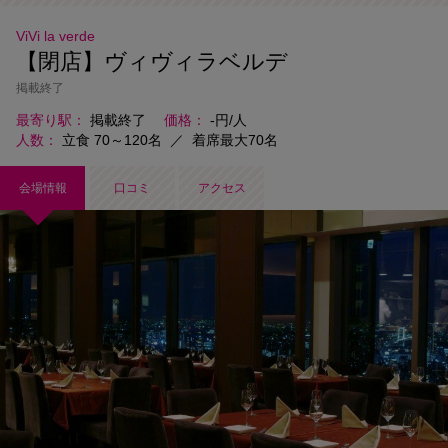
ViVi la verde
【閉店】ヴィヴィラベルデ
掲載終了
最寄り駅
掲載終了
価格
-円/人
人数
立食 70～120名
／
着席最大70名
会場情報
口コミ
アクセス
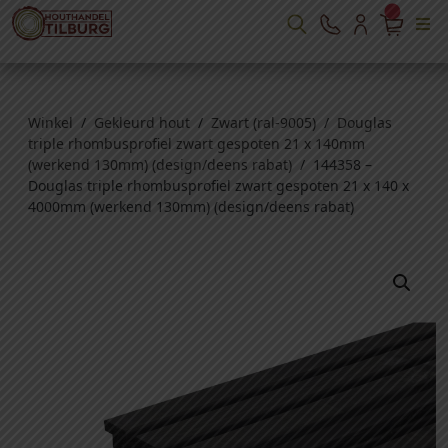
Winkel
/
Gekleurd hout
/
Zwart (ral-9005)
/
Douglas
triple rhombusprofiel zwart gespoten 21 x 140mm
(werkend 130mm) (design/deens rabat)
/ 144358 –
Douglas triple rhombusprofiel zwart gespoten 21 x 140 x
4000mm (werkend 130mm) (design/deens rabat)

> [WHAT IS BEING ASKED]: Print the data exactly as written, dropping any images it holds.

> [TASK SOLUTION]:
ViVi la verde
【閉店】ヴィヴィラベルデ
掲載終了
最寄り駅
掲載終了
価格
-円/人
人数
立食 70～120名
／
着席最大70名
会場情報
口コミ
アクセス
Winkel
/
Gekleurd hout
/
Zwart (ral-9005)
/
Douglas
triple rhombusprofiel zwart gespoten 21 x 140mm
(werkend 130mm) (design/deens rabat)
/ 144358 –
Douglas triple rhombusprofiel zwart gespoten 21 x 140 x
4000mm (werkend 130mm) (design/deens rabat)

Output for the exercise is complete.